> Page extract:
==========

Most efficient/best way to do favorites or a Digg-style page

Hi,

Suppose I’m building a site that lets users mark items as favorites,
or as an example, a Digg-style site, where users can vote up or down
items… What is the most efficient way to give each item the
appropriate context based on whether it has been marked/voted the next
time it appears on a list of items for the user? For example, if you
Digg something on Digg, it remembers the next time you see that item
on a dynamically generated list (whether it’s the most popular, front
page, etc.) and shows that it has already been dugg and gives you a
different set of options for that item.

I see 2 possible solutions, neither of which seems particularly
efficient:

  1. When loading the page, do a database join of user’s diggs with news
    items to get the status of each item
  2. Load all of a user’s diggs into memory as an array, and in the
    view, for each item do something like… if item.id in user_votes
    then …

Which of these is better, or is there even a better way?

Anyone?

On Sep 14, 1:28 am, rbibby [email protected] wrote:

Hi,

Suppose I’m building a site that lets users mark items as favorites,
or as an example, a Digg-style site, where users can vote up or down
items… What is the most efficient way to give each item the
appropriate context based on whether it has been marked/voted the next
time it appears on a list of items for the user?

rbibby wrote:

Hi,

Suppose I’m building a site that lets users mark items as favorites,
or as an example, a Digg-style site, where users can vote up or down
items… What is the most efficient way to give each item the
appropriate context based on whether it has been marked/voted the next
time it appears on a list of items for the user? For example, if you
Digg something on Digg, it remembers the next time you see that item
on a dynamically generated list (whether it’s the most popular, front
page, etc.) and shows that it has already been dugg and gives you a
different set of options for that item.

I see 2 possible solutions, neither of which seems particularly
efficient:

  1. When loading the page, do a database join of user’s diggs with news
    items to get the status of each item
  2. Load all of a user’s diggs into memory as an array, and in the
    view, for each item do something like… if item.id in user_votes
    then …

Which of these is better, or is there even a better way?

how about this;

grab all the content you’re going to display,
then grab all the user_diggs for those content_ids

ie.
@content = Content.find_most_popular(:limit => 20)
user_diggs = UserDiggs.find(:all, :select => “content_id”, :conditions
=> [“content_id IN(?)”, @content.map(&:id)])

@dugg_ids = user_diggs.inject({}){|hash, id| hash[id] = true}

then in the view, make a helper like;
def has_dugg?(content)
@dugg_ids[content.id]
end

something like that.

Matthew R. wrote:

ie.
@content = Content.find_most_popular(:limit => 20)
user_diggs = UserDiggs.find(:all, :select => “content_id”, :conditions
=> [“content_id IN(?)”, @content.map(&:id)])

@dugg_ids = user_diggs.inject({}){|hash, id| hash[id] = true}

correction:
@dugg_ids = user_diggs.inject({}){|hash, digg| hash[digg.content_id] =
true}

Thanks for the response. This seems like the most scalable, efficient
way to do it, which is exactly what I was looking for. Thanks!

==========

> Problem description: Rewrite the thread on Digg-style pages between "grab all the content" and "def has_dugg?(content)", inclusive, substituting "method" for "helper".

> Given data:
==========

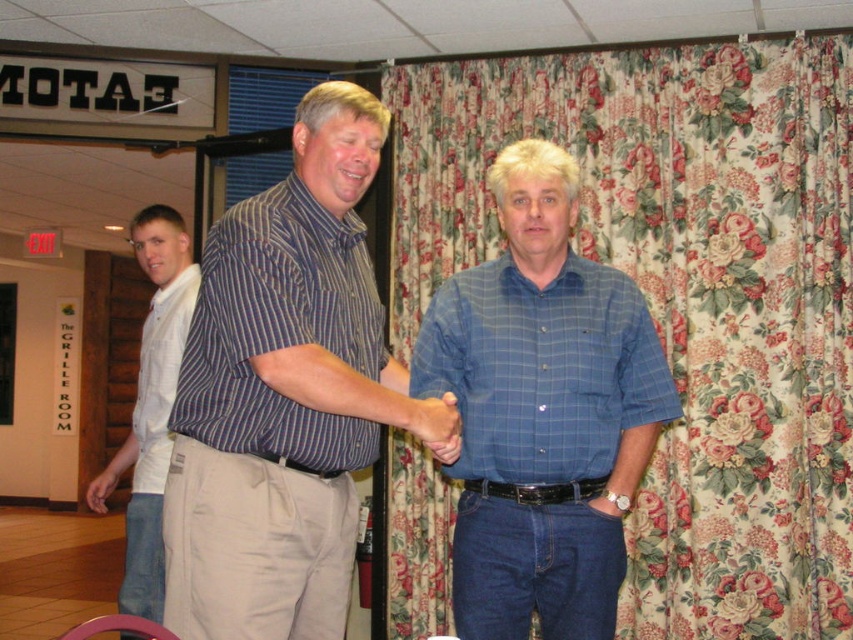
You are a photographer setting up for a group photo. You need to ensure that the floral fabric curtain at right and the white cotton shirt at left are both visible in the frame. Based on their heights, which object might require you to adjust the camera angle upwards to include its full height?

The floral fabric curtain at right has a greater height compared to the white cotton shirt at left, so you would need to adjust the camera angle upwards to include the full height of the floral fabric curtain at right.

==========

> Result for this task:
grab all the content you’re going to display,
then grab all the user_diggs for those content_ids

ie.
@content = Content.find_most_popular(:limit => 20)
user_diggs = UserDiggs.find(:all, :select => “content_id”, :conditions
=> [“content_id IN(?)”, @content.map(&:id)])

@dugg_ids = user_diggs.inject({}){|hash, id| hash[id] = true}

then in the view, make a method like;
def has_dugg?(content)